Scientists predict a sea level rise of 3 to 6 feet or more by the end of this century, a shift that is projected to displace tens of millions of people and devastate coastal cities. Two major factors of that rise are the melting mountain glaciers in the Arctic Ocean, and Greenland and Antarctica’s ice sheet.
“Will the Arctic ice become a ‘new wonder’ of the world—a natural phenomenon that existed for a short period of time and then finally disappeared?” photographer Diane Tuft wonders in her new photography book, Arctic Melt: Images Of A Disappearing Landscape. A longtime documenter of ice-y landscapes and the sculptural qualities of frozen water, Tuft had visited that surreal landscape in 2007. Returning to the Arctic 2015, the question of disappearance framed her trip: the iced-over terrain, giant icebergs, and blocks of sea ice were drastically reduced compared to eight years prior.

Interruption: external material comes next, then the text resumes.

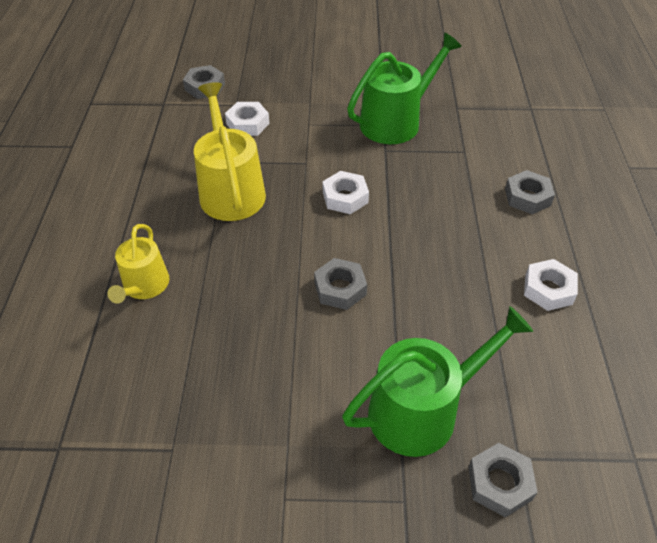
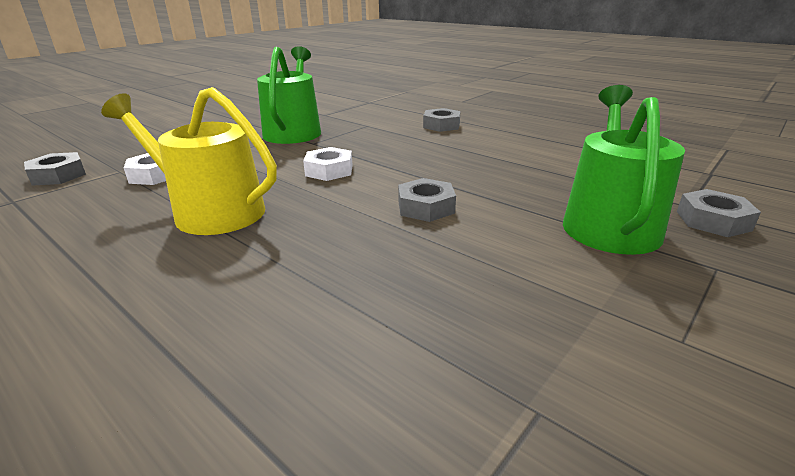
camera: 50 degrees left, 20 degrees down
(144, 286) = (227, 319): yellow watering can -> none
(548, 289) = (532, 146): white nut -> none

Tuft embarked on her trip in June 2015 and traveled to Norway, Greenland, and Svalbard, an archipelago in the Arctic Ocean located halfway between mainland Norway and the North Pole. While in the latter, she could “hear the thunder of calving glaciers releasing chunks of ice into the sea.” On a journey from Murmansk, Russia to the North Pole, polar bear sightings were few and “sporadic snow paddies were a clue to the difficulty the bears have in living and navigating the Arctic waters.”
Most striking was her ability to even travel through the Arctic Ocean so easily. Her path to the North Pole, for example, had for centuries and centuries been impassable. She writes:
For thousands of years, the sea ice during the Arctic winters through the month of June was always too thick for surface vessels to access the North Pole. But now, because of climate change, our vessel was the third earliest to ever reach the Pole, and the only vessel to arrive during summer solstice. With a balmy temperature of 32 degrees Fahrenheit, the ice at the North Pole was too thin to disembark.
In Ilulissat, Greenland, where in 2007, she had photographed the icebergs, glaciers, and an ice sheet so massive she had to fly over it to photograph it, was drastically different when she returned. “The majestic Eqi glacier, which I had photographed in 2007, had retreated so much that it was now almost entirely on bedrock,” she writes. On the ice sheet, “snow and silt that were studded with hundreds of meltwater ponds, some so large that they could be considered lakes.”
The photographs in the book are still breathtaking, though upon closer look they reveal the devastating details that had made such an impact on Tuft on her return trip. The vast ice fields are broken up into fragmented blocks. Spreads of what looks like red clay and dark silt are jarring in their interruption of the spreads of white landscapes. There are signs of melt everywhere. “This book is a visual testimony to the fragile and shifting landscape of the Arctic,” Tuft writes. Our refusal to handle it with care will result not only in the Arctic’s disappearance but dire effects for the rest of the planet.